▶ [Given passage]
┄┄┄┄┄┄
AND THE STORY CONTINUES…
GENERAL TOM-FOOLERY MUGS
JOHNNY CASH
In October 1965, Cash was arrested for being in possession of hundreds of tranquilizers and pep pills after U.S. Custom agents searched his luggage when he returned from a trip to Juarez, Mexico. After spending the night in jail, he pleaded guilty, received a 30-day sentence, and had to pay a $1,000 fine.
GEORGE CLINTON
In December 2003, Clinton was charged with cocaine possession and with possession of a pipe. He was found with the cocaine in his pocket and a glass pipe in the car, after police approached him as he sat in a car at a gas station near his Tallahassee recording studio. Clinton was sentenced to 200 hours of community service, two year’s probation, and fined for court costs.
KIMORA SIMMONS
Kimora Lee Simmons is a model, wife of Russell Simmons and the creative director of the popular fashion line Baby Phat. On July 29, 2004, Simmons was arrested and charged with possession of marijuana under 50 grams, eluding police, careless and imprudent driving, and driving with a broken brake light. The arrest was made after a two-mile chase that began near the Saddle River Police Station and ended outside her estate in Saddle River, NJ.
┄┄┄┄┄┄
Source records
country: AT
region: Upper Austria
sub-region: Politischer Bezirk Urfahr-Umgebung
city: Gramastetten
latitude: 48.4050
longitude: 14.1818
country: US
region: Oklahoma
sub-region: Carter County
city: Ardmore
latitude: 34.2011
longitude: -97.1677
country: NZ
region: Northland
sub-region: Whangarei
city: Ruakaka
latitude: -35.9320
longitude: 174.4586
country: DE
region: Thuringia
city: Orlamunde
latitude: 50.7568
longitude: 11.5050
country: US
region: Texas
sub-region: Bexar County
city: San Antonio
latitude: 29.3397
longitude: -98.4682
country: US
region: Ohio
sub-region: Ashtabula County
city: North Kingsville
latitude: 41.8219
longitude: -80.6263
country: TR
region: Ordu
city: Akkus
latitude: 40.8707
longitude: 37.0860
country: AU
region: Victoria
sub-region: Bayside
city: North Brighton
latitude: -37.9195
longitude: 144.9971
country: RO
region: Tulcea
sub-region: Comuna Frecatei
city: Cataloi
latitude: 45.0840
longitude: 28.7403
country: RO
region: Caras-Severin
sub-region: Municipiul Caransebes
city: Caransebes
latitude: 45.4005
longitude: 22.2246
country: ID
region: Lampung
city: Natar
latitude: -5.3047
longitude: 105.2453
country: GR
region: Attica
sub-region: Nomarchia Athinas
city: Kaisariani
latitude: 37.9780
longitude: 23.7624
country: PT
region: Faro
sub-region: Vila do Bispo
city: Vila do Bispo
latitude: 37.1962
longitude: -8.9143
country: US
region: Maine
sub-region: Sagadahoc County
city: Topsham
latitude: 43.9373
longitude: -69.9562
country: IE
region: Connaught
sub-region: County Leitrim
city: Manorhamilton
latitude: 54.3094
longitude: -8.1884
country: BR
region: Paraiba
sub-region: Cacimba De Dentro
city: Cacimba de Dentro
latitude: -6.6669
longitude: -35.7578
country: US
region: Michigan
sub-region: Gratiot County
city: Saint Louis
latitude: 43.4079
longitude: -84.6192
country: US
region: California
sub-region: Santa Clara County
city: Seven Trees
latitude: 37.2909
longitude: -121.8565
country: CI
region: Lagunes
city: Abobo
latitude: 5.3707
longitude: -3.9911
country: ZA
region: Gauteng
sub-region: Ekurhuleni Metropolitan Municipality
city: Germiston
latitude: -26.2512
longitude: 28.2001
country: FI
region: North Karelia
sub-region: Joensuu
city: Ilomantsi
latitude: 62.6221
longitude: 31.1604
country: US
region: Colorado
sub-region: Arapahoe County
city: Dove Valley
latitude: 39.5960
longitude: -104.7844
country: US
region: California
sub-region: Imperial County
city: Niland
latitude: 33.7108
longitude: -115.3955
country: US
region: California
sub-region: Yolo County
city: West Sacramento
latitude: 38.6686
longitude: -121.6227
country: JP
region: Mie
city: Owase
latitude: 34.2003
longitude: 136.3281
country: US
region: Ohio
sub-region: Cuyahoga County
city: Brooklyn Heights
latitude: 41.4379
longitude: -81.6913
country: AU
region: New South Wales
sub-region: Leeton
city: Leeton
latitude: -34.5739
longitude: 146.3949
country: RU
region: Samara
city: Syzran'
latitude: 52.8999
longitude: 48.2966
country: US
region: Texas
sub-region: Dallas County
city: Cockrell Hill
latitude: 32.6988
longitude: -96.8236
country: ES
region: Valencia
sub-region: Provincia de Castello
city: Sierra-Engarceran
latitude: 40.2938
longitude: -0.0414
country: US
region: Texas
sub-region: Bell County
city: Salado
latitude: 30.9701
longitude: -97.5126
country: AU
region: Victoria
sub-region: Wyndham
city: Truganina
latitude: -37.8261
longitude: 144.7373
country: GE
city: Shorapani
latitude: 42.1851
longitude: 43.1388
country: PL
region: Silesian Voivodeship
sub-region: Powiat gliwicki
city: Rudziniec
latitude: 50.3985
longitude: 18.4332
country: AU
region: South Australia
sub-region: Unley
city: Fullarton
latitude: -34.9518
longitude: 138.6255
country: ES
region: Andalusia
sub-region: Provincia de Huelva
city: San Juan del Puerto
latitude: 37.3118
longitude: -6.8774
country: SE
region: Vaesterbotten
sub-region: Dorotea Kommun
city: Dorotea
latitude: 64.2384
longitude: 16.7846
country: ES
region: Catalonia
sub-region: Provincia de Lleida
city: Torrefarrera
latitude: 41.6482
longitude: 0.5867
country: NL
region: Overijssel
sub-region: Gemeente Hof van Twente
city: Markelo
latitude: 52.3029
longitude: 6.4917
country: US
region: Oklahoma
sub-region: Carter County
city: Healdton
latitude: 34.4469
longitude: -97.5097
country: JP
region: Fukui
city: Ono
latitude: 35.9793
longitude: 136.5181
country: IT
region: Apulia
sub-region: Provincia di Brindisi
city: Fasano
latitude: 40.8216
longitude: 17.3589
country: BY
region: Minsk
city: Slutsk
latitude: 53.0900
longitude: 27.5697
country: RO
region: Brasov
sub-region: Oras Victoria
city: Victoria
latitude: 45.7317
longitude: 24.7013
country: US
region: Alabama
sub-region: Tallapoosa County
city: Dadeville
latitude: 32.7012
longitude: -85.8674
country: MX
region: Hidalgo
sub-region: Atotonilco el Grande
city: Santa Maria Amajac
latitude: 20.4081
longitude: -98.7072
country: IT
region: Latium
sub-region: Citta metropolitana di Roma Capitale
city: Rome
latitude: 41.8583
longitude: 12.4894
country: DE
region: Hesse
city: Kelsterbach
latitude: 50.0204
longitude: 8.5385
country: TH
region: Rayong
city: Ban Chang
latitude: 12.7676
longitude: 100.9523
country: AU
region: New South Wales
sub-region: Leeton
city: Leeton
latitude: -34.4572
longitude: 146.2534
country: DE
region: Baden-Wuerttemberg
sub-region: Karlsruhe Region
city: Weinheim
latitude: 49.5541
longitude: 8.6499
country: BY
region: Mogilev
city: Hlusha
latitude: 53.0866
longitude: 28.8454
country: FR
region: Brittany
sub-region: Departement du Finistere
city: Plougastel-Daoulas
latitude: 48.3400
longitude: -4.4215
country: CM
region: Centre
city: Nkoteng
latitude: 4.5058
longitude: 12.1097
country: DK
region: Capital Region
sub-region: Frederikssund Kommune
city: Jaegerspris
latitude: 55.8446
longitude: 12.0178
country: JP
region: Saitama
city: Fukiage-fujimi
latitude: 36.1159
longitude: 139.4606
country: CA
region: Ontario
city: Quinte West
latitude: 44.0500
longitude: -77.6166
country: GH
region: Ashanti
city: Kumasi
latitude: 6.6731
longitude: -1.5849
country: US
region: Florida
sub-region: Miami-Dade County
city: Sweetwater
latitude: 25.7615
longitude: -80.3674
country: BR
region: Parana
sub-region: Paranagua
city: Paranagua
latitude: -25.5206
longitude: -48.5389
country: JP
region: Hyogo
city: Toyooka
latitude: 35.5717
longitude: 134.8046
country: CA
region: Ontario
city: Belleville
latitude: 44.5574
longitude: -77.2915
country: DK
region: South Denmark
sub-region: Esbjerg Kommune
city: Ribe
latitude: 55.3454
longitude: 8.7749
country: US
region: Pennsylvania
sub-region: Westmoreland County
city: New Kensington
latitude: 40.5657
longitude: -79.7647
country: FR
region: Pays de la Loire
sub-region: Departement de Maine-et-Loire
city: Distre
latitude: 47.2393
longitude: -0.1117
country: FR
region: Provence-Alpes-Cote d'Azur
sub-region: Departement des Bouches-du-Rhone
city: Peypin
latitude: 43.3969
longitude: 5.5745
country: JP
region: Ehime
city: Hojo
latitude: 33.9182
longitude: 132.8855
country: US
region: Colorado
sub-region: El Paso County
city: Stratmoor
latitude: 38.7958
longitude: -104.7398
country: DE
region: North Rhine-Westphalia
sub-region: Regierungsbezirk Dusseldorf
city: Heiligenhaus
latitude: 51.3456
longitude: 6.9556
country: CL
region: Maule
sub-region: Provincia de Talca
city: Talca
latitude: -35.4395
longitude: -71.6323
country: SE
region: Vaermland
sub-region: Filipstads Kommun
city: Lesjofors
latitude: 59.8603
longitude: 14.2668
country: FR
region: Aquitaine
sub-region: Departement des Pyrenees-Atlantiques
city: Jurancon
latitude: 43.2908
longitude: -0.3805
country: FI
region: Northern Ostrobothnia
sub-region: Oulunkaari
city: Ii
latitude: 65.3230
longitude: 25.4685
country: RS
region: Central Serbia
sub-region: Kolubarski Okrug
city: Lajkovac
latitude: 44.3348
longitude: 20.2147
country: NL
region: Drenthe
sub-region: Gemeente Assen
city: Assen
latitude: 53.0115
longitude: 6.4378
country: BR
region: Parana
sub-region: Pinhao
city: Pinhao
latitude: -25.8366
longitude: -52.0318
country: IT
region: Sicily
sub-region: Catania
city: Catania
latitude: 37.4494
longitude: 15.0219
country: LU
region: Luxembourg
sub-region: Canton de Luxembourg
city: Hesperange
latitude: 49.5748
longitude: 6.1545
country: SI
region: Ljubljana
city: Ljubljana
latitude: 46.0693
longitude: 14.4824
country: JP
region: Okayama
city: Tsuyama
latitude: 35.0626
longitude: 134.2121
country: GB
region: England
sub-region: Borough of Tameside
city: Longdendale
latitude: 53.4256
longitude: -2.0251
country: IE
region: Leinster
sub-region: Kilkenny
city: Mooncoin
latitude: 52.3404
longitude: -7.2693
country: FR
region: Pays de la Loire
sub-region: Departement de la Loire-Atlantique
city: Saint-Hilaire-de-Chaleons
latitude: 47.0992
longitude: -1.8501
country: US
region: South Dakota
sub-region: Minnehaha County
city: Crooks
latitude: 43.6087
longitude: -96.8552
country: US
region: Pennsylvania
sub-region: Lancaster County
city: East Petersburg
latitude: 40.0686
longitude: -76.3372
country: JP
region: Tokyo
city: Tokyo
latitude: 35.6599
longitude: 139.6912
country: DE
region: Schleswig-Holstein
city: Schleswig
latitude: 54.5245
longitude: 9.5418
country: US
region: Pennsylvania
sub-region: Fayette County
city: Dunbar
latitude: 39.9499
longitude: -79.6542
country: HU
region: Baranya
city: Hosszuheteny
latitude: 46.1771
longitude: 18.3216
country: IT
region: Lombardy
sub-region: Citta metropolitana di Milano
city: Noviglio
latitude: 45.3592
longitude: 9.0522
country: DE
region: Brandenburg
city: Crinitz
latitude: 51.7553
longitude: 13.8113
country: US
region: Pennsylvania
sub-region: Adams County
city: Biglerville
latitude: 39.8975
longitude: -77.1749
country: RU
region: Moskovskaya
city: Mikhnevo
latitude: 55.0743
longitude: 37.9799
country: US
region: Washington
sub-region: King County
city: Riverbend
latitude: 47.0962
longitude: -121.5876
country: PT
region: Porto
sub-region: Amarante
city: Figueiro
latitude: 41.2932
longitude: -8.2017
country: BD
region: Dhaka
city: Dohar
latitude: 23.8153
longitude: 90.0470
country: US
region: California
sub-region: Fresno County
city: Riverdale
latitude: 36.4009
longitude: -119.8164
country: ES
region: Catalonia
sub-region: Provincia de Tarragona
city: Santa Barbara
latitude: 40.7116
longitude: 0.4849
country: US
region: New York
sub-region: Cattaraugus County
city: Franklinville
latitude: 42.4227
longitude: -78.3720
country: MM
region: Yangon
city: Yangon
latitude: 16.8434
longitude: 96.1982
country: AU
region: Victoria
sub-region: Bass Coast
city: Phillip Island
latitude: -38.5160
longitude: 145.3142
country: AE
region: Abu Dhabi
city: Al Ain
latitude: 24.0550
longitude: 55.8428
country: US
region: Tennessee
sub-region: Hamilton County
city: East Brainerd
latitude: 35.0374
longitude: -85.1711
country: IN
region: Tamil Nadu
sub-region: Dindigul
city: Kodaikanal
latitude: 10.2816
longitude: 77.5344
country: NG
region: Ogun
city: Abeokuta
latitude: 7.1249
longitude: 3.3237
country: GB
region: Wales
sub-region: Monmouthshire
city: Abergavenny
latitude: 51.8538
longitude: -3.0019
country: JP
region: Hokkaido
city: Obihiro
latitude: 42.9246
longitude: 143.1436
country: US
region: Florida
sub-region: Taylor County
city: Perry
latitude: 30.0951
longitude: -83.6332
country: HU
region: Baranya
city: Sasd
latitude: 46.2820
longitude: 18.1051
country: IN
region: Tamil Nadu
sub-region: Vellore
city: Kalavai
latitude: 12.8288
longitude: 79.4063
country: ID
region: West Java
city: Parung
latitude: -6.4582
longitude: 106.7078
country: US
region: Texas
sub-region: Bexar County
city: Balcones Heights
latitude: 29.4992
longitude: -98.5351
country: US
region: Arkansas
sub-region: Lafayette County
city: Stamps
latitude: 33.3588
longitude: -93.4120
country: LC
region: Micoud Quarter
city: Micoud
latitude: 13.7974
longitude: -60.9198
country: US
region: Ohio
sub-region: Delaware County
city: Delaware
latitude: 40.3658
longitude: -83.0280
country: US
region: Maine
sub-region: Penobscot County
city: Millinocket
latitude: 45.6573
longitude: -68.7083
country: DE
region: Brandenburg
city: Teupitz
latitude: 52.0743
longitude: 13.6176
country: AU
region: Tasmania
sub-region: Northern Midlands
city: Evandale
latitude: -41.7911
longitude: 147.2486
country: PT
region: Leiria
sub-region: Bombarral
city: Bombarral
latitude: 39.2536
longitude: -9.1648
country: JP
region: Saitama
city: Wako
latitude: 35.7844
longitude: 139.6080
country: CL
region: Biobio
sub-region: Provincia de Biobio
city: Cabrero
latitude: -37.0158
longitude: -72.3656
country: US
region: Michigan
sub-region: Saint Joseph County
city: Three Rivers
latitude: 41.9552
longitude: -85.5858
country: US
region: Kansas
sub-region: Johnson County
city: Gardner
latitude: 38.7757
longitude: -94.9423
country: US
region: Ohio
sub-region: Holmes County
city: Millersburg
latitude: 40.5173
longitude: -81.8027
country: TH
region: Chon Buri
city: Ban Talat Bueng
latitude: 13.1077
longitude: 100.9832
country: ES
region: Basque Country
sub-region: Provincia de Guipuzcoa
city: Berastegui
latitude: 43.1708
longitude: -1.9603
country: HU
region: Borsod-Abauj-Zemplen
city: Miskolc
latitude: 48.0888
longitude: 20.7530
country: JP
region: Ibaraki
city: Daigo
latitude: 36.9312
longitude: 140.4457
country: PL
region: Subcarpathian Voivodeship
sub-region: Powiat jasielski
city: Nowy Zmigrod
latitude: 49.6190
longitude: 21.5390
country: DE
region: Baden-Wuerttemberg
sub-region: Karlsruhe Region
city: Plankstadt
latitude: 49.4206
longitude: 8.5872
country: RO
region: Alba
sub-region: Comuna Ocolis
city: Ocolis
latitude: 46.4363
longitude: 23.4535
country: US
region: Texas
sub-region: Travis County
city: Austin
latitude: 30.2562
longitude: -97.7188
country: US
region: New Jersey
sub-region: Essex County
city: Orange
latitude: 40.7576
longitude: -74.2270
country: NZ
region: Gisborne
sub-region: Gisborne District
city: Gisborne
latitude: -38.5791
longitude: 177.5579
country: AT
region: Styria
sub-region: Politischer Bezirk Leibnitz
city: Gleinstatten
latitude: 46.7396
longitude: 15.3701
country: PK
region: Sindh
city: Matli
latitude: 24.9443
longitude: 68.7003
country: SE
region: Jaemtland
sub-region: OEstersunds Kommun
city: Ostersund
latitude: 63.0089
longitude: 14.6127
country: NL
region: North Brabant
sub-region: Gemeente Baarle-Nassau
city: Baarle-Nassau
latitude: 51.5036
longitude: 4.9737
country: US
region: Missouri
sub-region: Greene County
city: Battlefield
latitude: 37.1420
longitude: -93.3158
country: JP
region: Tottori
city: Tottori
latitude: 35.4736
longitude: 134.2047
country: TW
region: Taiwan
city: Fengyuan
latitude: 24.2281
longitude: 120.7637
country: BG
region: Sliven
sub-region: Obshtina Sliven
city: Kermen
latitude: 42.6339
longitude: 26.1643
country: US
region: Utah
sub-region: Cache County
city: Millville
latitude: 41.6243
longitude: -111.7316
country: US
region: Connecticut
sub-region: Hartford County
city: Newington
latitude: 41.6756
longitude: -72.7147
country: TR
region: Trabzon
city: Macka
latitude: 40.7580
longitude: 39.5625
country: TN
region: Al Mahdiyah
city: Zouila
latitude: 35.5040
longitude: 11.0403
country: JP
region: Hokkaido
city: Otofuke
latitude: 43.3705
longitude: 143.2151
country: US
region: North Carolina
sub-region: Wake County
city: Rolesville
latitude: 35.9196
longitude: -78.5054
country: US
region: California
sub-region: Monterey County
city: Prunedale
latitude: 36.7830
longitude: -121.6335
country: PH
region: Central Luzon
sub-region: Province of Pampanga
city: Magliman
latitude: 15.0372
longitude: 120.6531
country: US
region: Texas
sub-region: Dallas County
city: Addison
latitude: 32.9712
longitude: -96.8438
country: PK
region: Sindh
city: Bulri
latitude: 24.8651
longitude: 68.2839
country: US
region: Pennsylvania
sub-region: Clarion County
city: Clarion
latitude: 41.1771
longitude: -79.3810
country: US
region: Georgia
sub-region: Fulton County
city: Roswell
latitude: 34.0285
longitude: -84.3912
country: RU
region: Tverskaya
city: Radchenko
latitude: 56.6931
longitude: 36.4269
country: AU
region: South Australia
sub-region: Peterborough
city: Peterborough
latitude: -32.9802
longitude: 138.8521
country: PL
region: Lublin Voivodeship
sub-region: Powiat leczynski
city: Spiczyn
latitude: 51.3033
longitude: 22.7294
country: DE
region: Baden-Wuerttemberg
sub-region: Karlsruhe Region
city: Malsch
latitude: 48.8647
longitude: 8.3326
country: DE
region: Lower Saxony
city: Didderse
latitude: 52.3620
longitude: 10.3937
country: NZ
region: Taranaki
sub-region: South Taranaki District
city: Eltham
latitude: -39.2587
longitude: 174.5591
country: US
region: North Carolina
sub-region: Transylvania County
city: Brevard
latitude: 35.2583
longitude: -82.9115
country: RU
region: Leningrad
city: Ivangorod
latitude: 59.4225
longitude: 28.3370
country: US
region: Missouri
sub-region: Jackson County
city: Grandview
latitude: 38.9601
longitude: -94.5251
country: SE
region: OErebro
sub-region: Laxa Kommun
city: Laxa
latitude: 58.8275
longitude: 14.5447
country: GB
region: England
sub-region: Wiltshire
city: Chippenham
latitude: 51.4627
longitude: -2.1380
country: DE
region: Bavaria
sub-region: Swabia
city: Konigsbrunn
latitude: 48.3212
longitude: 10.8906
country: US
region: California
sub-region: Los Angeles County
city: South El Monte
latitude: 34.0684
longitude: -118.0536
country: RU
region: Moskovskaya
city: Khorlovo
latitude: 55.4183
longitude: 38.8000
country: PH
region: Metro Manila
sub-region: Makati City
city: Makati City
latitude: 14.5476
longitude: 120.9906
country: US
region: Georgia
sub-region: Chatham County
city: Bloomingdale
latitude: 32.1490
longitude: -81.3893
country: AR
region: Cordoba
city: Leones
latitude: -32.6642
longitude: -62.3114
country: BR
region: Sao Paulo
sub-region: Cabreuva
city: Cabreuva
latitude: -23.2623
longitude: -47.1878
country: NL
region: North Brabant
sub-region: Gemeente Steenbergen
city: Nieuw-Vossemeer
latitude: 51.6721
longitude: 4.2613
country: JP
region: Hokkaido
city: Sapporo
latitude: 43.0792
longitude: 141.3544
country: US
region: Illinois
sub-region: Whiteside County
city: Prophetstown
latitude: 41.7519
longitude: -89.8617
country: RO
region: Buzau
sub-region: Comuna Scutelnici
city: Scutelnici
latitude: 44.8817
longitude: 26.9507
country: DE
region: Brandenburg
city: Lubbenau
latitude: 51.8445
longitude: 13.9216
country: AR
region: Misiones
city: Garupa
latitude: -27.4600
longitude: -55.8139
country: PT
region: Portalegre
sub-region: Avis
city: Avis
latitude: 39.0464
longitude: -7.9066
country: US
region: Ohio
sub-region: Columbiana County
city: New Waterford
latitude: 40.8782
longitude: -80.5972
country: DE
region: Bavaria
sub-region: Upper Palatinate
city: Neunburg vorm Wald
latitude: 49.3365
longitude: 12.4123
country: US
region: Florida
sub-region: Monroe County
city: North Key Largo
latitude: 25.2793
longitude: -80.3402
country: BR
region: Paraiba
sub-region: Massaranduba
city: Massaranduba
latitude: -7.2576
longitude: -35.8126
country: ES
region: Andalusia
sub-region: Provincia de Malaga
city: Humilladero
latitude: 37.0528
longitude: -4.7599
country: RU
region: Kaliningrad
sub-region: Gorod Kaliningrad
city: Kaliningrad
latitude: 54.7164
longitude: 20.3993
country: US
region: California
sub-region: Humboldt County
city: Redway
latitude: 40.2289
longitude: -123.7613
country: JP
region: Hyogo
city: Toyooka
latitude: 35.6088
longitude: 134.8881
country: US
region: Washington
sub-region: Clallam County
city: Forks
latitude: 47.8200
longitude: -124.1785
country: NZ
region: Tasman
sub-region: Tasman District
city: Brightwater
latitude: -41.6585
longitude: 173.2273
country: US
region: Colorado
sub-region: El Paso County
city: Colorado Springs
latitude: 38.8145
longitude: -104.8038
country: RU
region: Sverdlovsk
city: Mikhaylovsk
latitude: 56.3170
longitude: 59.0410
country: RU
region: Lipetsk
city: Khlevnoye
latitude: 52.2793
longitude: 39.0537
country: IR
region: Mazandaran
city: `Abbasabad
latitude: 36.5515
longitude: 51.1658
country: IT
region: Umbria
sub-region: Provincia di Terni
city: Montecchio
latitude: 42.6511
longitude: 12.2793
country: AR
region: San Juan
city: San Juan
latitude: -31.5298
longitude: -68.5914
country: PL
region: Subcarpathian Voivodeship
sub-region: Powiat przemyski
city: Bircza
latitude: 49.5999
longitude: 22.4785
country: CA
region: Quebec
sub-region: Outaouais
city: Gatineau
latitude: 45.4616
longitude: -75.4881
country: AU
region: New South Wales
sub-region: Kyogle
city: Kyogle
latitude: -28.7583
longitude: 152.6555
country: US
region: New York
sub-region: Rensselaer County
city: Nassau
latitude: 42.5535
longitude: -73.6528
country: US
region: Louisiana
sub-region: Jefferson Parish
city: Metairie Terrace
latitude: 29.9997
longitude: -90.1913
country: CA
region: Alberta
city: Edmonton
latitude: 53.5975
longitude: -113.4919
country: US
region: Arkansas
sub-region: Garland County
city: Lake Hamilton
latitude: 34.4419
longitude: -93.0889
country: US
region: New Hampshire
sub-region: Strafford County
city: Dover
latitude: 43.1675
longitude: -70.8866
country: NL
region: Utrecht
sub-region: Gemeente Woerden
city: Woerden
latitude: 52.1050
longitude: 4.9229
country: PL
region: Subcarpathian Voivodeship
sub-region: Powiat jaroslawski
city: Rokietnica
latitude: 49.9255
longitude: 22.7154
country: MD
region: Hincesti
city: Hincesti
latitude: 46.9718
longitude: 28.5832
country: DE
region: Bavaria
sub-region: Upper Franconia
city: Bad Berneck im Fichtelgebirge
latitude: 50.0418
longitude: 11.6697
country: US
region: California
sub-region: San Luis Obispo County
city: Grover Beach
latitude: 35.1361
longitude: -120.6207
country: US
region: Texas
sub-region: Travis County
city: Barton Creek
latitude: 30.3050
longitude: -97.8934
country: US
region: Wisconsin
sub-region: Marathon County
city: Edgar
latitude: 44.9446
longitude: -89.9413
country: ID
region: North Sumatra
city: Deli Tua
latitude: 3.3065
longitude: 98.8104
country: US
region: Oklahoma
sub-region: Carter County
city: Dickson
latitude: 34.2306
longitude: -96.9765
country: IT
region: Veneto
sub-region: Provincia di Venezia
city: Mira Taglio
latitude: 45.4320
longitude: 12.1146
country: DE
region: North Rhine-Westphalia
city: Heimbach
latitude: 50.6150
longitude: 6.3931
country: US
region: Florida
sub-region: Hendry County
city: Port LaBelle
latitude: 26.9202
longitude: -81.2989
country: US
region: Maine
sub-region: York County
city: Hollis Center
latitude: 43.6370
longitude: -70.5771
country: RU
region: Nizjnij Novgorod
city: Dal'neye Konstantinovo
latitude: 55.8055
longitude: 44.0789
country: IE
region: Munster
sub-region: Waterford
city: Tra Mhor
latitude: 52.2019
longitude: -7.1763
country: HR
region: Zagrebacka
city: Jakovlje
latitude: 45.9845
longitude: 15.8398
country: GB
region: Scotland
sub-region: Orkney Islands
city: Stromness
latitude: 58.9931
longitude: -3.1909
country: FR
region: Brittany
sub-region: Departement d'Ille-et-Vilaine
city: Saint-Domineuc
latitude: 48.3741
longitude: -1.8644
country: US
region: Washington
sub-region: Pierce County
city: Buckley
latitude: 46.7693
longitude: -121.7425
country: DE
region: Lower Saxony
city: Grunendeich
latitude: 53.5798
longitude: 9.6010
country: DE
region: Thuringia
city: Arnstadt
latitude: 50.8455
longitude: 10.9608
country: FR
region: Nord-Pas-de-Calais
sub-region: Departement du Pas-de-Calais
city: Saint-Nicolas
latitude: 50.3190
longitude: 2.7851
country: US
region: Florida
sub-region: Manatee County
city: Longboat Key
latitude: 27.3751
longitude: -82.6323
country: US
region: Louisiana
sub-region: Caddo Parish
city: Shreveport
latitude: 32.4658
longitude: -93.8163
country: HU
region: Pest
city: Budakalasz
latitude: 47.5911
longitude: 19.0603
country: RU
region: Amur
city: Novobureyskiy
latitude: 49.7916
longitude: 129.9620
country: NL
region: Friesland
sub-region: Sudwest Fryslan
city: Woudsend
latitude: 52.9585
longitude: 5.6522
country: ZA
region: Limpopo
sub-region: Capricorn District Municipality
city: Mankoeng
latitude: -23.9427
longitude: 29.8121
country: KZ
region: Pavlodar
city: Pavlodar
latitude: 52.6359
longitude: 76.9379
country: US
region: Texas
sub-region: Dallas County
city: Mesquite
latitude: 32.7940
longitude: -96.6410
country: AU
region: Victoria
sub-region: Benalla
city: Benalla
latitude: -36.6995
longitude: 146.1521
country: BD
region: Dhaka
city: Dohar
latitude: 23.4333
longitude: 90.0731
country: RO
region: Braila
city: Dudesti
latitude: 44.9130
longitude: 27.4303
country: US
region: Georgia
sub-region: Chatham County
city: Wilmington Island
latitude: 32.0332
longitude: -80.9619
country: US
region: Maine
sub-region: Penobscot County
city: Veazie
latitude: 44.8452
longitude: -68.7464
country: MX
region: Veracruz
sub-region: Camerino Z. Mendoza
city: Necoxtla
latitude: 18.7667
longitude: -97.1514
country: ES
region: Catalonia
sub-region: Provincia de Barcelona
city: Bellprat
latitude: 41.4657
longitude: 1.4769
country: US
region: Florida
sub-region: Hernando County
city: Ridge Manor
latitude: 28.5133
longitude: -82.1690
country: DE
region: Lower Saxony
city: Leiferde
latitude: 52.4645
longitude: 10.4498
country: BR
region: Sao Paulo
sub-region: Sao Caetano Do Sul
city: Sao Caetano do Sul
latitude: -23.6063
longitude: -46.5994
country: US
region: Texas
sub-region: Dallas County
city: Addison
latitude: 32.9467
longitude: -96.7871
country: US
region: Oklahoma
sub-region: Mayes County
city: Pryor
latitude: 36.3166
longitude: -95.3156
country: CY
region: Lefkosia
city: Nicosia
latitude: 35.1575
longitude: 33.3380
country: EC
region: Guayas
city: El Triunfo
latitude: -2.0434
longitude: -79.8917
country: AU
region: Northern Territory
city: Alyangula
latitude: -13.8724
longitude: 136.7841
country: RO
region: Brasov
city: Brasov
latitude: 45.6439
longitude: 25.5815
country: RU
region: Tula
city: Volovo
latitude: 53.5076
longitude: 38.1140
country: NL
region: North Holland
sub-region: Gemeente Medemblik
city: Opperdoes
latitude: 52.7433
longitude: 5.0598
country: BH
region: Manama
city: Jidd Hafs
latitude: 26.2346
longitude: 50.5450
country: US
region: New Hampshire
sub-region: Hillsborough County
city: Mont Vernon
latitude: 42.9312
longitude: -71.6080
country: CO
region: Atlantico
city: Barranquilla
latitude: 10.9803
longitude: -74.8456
┄┄┄┄┄┄
▶ [Exercise tasks]
- a) List every charge the arrests text says was brought against Kimora Lee Simmons in July 2004.
- b) Return the part of the arrests text between "KIMORA SIMMONS" and "Saddle River, NJ.", inclusive.

▶ [Responses to the tasks]
- a)
- Possession of marijuana under 50 grams
- Eluding police
- Careless and imprudent driving
- Driving with a broken brake light

- b)
KIMORA SIMMONS
Kimora Lee Simmons is a model, wife of Russell Simmons and the creative director of the popular fashion line Baby Phat. On July 29, 2004, Simmons was arrested and charged with possession of marijuana under 50 grams, eluding police, careless and imprudent driving, and driving with a broken brake light. The arrest was made after a two-mile chase that began near the Saddle River Police Station and ended outside her estate in Saddle River, NJ.